Published: Jan 27, 2010 02:00 AM
Modified: Jan 27, 2010 04:10 PM
JOHNSTON COUNTY - Michael and Gord Tessier couldn't bear to see the devastation in Haiti playing across their television screens. So last week they fueled up their Cessna 337G and took off from a Canadian airport, bound for Johnston County.
Their plane was one of about a dozen to pass through the county airport en route to Haiti last week. All were part of a fleet of small planes that has shuttled supplies and help since an earthquake devastated the small island country.
"Normally you let the pros take care of this, but this is overwhelming," Gord Tessier said at the airport last week. "We were chomping at the bit, and nobody was ready for us, eh?"
Johnston County was ready. The pilots volunteered at
bahamashabitat.org, then geared up for their flight.
After the wheels hit the tarmac, the Canadian brothers were greeted with thousands of pounds of medical and survival supplies gathered by local charities like Horne Memorial United Methodist Church.
The Tessiers, who work as insurance agents, then flew a few hundred pounds of supplies, like IV fluids, antibiotics and satellite phones, to an operations base in Nassau run by Bahamas Habitat and Bahamas Methodist Habitat. Then, they were to ferry a load of supplies to one of Haiti's outlying airports, where refugees have flocked from Port-au-Prince, the nation's hard-hit capital.
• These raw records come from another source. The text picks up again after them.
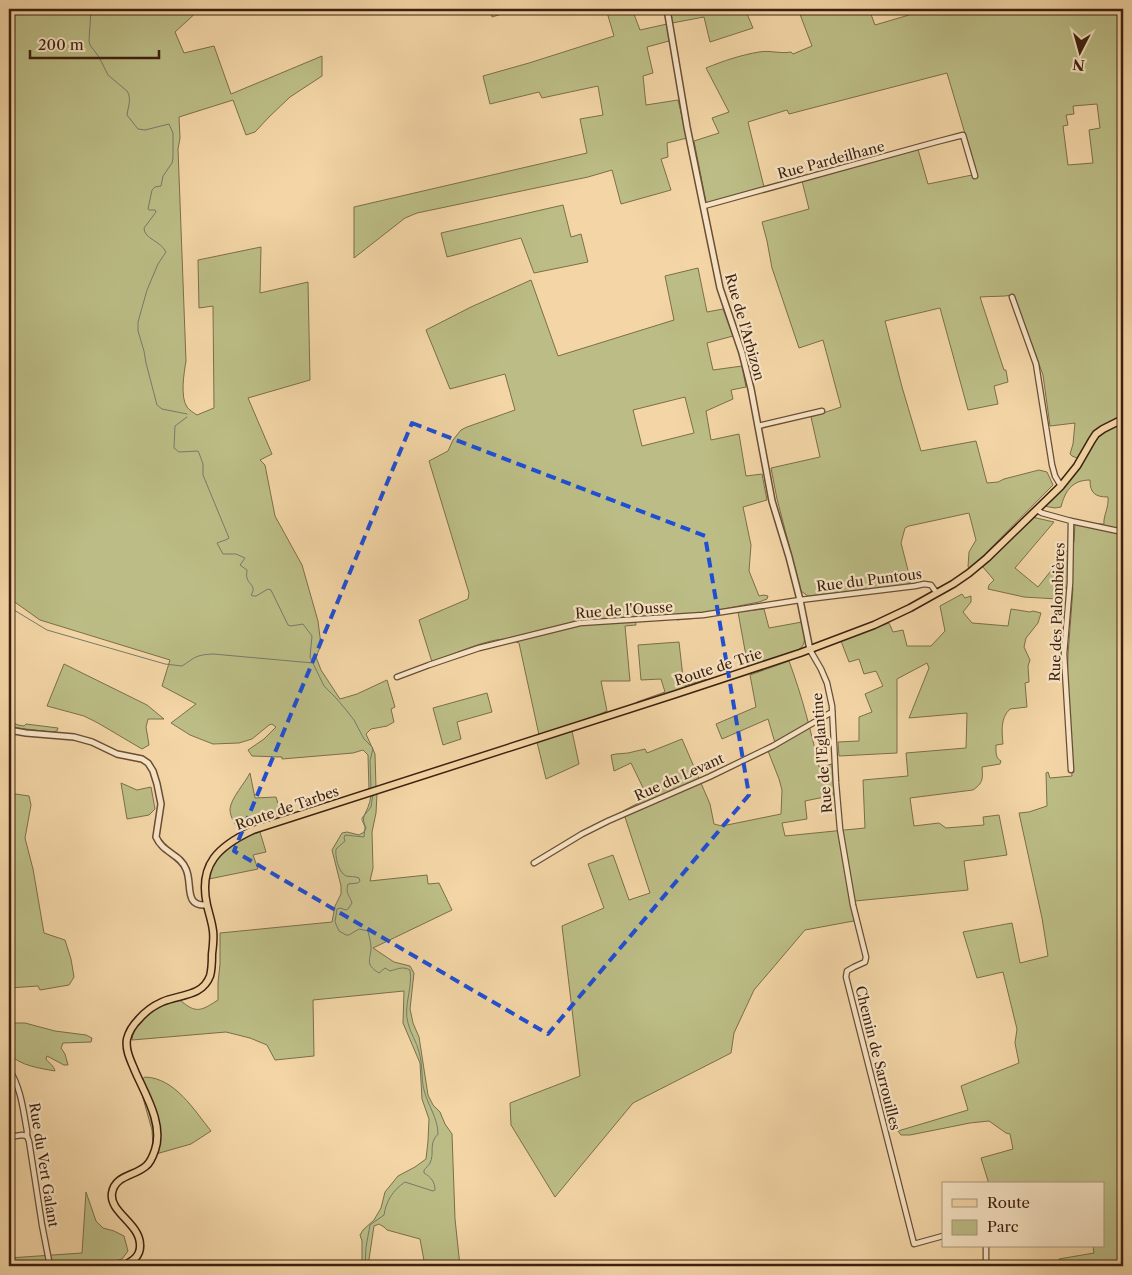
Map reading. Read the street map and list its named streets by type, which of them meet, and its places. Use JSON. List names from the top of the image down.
{
  "streets": {
    "main road": ["Route de Trie", "Route de Tarbes"],
    "street": [
      "Rue Pardeilhane",
      "Rue de l'Arbizon",
      "Rue du Puntous",
      "Rue de l'Ousse",
      "Rue des Palombières",
      "Rue de l'Eglantine",
      "Rue du Levant",
      "Chemin de Sarrouilles",
      "Rue du Vert Galant"
    ]
  },
  "crossings": [
    ["Rue Pardeilhane", "Rue de l'Arbizon"],
    ["Rue de l'Arbizon", "Rue du Puntous"],
    ["Rue de l'Arbizon", "Rue de l'Ousse"],
    ["Rue de l'Arbizon", "Route de Trie"],
    ["Rue de l'Arbizon", "Rue de l'Eglantine"],
    ["Rue du Puntous", "Rue de l'Ousse"],
    ["Rue du Puntous", "Route de Trie"],
    ["Route de Trie", "Rue de l'Eglantine"],
    ["Route de Trie", "Route de Tarbes"],
    ["Rue de l'Eglantine", "Rue du Levant"],
    ["Rue de l'Eglantine", "Chemin de Sarrouilles"]
  ],
  "legend": ["Route", "Parc"],
  "scale_bar": "200 m",
  "north": "bottom"
}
"There are four or five outlying airports that we can get into with smaller aircraft," said John Armstrong, president of Bahamas Habitat, the group that has organized the airlift. "If we weren't doing what we're doing, then the only point of supply is in [Port-au-Prince] -- there's no way it's ever going to get out."
A shattered infrastructure has slowed the spread of relief to the outlying parts of Haiti, where refugees from Port-au-Prince desperately need food and medical supplies. Last week, the airlift landed 1,500 pounds of rice and beans at an orphanage that had run out of food and brought a team of 12 doctors to the island, Armstrong said.
Over the past few years, Bahamas Habitat has used small planes to deliver supplies to Bahamas Methodist Habitat, a charity. When the disaster struck Haiti, the group was in a good position to deliver early help, so it put out a call for pilots, aircraft and donations.
So far, more than 190 people with aircraft have offered their help, and Rotary International has helped with funding and the distribution of supplies in Haiti. More than twenty planes are involved, with more coming, Armstrong said.
Yesterday, a larger, 10-passenger plane took medical supplies and an anesthesiology machine south from Johnston County.
"Pilots from all over the States and Canada want to give back for the privileges they have," Michael Tessier said.
And though the small aircraft don't hold a candle to the cargo capacity of their big brothers, they can hopscotch through small airports in Ohio, Florida and Georgia to pick up supplies. In Haiti, the planes can reach tiny airstrips where larger craft might have trouble.
At the Johnston County Airport, local organizer Jim Lee said pilots and volunteers have had easier access than they might have enjoyed at busier Raleigh-Durham, though the airlift did run supplies through RDU without much difficulty last week. Ray Hales gave use of part of his hangar for the mission, and the Airport Authority has sold fuel at cost for the flights, Lee said. "We've got everybody behind us," he said.